Menurut saya, tindakan kekerasan itu perlu dan harus tetap ada, tapi harus dilakukan secara tepat 5W+H-nya (What, when, where, why, who + how). Permasalahan kekerasan seperti tawuran timbul karena tidak adanya pembinaan akhlak. Manusia dengan akhlak bagus bisa mengelola kekerasan menjadi sesuatu tindakan bijak. Sedangkan dalam lingkungan keluarga, kekerasan diperlukan selama memenuhi alasan 5W+H yang tepat, untuk menghasilkan sesuatu yang lebih indah seperti contoh bulu hidung dan kuku. Atau untuk sebuah alasan yang berkepanjangan dan lebih dibutuhkan seperti contoh makan daging dan sayur. Atau untuk melanjutkan generasi seperti contoh kelahiran.

Yang harus difokuskan adalah bagaimana cara meng-handle kekerasan menjadi suatu tindakan bijak dan bermanfaat untuk hasil yang berkepanjangan.

Saya bukan ekstrimis.
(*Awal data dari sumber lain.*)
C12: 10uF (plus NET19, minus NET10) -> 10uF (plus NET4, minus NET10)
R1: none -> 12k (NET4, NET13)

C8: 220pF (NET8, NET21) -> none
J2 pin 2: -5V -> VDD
Saya hanya mencoba bijak menanggapi bahwa kekerasan itu adalah hal yang sebenarnya diperlukan dalam kehidupan. Tak usah dihilangkan. Saya menulis ini karena saya merasa ada kampanye terselubung dibalik ajakan sikap anti kekerasan. Kampanye terselubung untuk melembekkan hati generasi muda Indonesia.

Jadi, lakukanlah kekerasan seperlunya dengan cara tepat. Belajarlah mengelola kekerasan menjadi suatu tindakan bijak. Ketahuilah, Nusantara di masa lalu bisa mempertahankan kedigdayaannya karena manusia-manusianya bisa mengelola kekerasan secara bijak.